Fortune makes 10 healthcare predictions for 2016

Numerous trends, proposals and deals will come to a head in 2016.

Fortune magazine has prepared 10 predictions for the healthcare industry next year.

1. The Federal Trade Commission will block a major hospital merger after considering data that consolidation leads to price hikes more than improved quality.

2. A new breed of wearables will include substitutes for expensive medical therapies. They will offer less invasive but highly effective treatments for diseases, as well as embrace a value-based business model, as opposed to wellness, entertainment and education, according to Fortune.

3. End-of-life care will gain more public attention and hospice use will double among accountable care organizations and capitated physicians. Increasingly expensive medications, high deductible plans and new payment models will encourage physicians to engage in more end-of-life discussions with patients. According to Fortune, this will eventually lead to increased pressure on drug pricing, higher Net Promoted Scores from patients and higher incomes for physicians.

4. A major hospital system will divest its employed physicians after realizing high financial losses and avoiding the transition to risk-based reimbursement. In turn, hospitals will begin closing their money-losing practices, like when the physician practice management roll-ups failed in the 1990s, according to the report.

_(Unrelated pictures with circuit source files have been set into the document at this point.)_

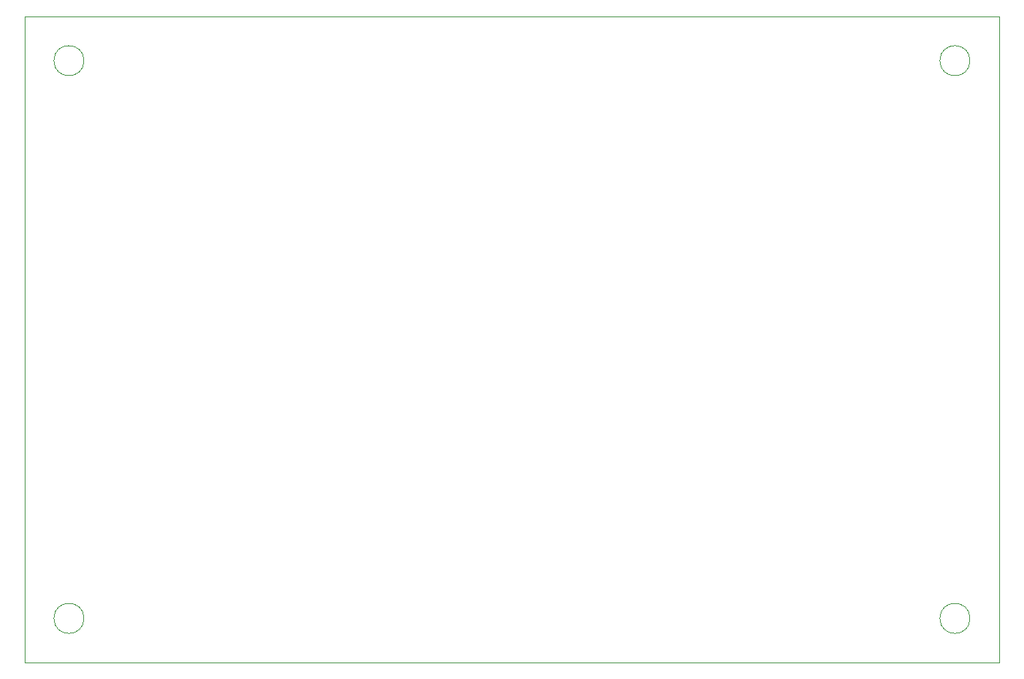
<source format=gbr>
%TF.GenerationSoftware,KiCad,Pcbnew,8.0.2*%
%TF.CreationDate,2024-06-02T23:09:43-04:00*%
%TF.ProjectId,popperPump,706f7070-6572-4507-956d-702e6b696361,1.5*%
%TF.SameCoordinates,Original*%
%TF.FileFunction,Profile,NP*%
%FSLAX46Y46*%
G04 Gerber Fmt 4.6, Leading zero omitted, Abs format (unit mm)*
G04 Created by KiCad (PCBNEW 8.0.2) date 2024-06-02 23:09:43*
%MOMM*%
%LPD*%
G01*
G04 APERTURE LIST*
%TA.AperFunction,Profile*%
%ADD10C,0.050000*%
%TD*%
G04 APERTURE END LIST*
D10*
X93750000Y-130000000D02*
X93750000Y-57000000D01*
X100450000Y-62000000D02*
G75*
G02*
X97050000Y-62000000I-1700000J0D01*
G01*
X97050000Y-62000000D02*
G75*
G02*
X100450000Y-62000000I1700000J0D01*
G01*
X203750000Y-57000000D02*
X203750000Y-130000000D01*
X200450000Y-62000000D02*
G75*
G02*
X197050000Y-62000000I-1700000J0D01*
G01*
X197050000Y-62000000D02*
G75*
G02*
X200450000Y-62000000I1700000J0D01*
G01*
X203750000Y-130000000D02*
X93750000Y-130000000D01*
X93750000Y-57000000D02*
X203750000Y-57000000D01*
X100450000Y-125000000D02*
G75*
G02*
X97050000Y-125000000I-1700000J0D01*
G01*
X97050000Y-125000000D02*
G75*
G02*
X100450000Y-125000000I1700000J0D01*
G01*
X200450000Y-125000000D02*
G75*
G02*
X197050000Y-125000000I-1700000J0D01*
G01*
X197050000Y-125000000D02*
G75*
G02*
X200450000Y-125000000I1700000J0D01*
G01*
M02*

</source>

5. The insurance innovation frenzy in 2015 will fizzle in 2016. Several provider-sponsored health plans and startups will find it difficult to achieve competitive premiums, which will lead to too few enrollees. Despite the compelling innovative software put forth by insurance startups, the health insurance market ultimately favors large-scale plans that can leverage their market power to achieve better provider discounts and use case managers to more effectively manage high-cost patients, according to the report.

6. Hype around precision medicine will level off because "biology is too complex, and care is simply not reliable enough to benefit from the fine-tuning imagined by precision medicine," according to Fortune. A greater return on investment will continue to come from generic statins and improving patient compliance.

7. Hospitals will reduce use of certain population health management tools. Some population health analytics companies will fade because their current medical provider customers cannot derive enough value from their analytics tools; most providers already know which patients are classified as "high-risk," rendering these tools superfluous.  

 8. The high cost of on-demand healthcare will diminish demand. The limited ability of most people to pay expensive prices for on-demand physician care and prescription drug delivery combined with the high cost of customer acquisition will significantly reduce demand for on-demand healthcare. Telemedicine will increase in popularity as consumers seek increased access to care at lower costs, and traditional pharmacy pick-ups for prescription drugs will persist.

9. PCSK9 cholesterol drugs will increase in popularity. Physicians will increasingly turn to PCSK9s for their unique ability to lower cholesterol to minuscule levels, and patients will prefer the convenience of the weekly injections to daily pills, according to the report. The success of weekly injections will lead to more innovation in drug delivery methods that reduce risk for noncompliance due to patient's forgetting to take pills.

10. Employers will attribute greater importance to healthcare costs. "Just as employers mandate preferred travel partners and per diems for travel expenses, they will become equally active in imposing rules to manage healthcare costs," according to Fortune. Large employers may instruct employees to use preferred hospitals and physicians, require second opinions before high-cost procedures and treatments, encourage the use of telemedicine or require use of online tools for managing out-of-pocket expenses, according to the report.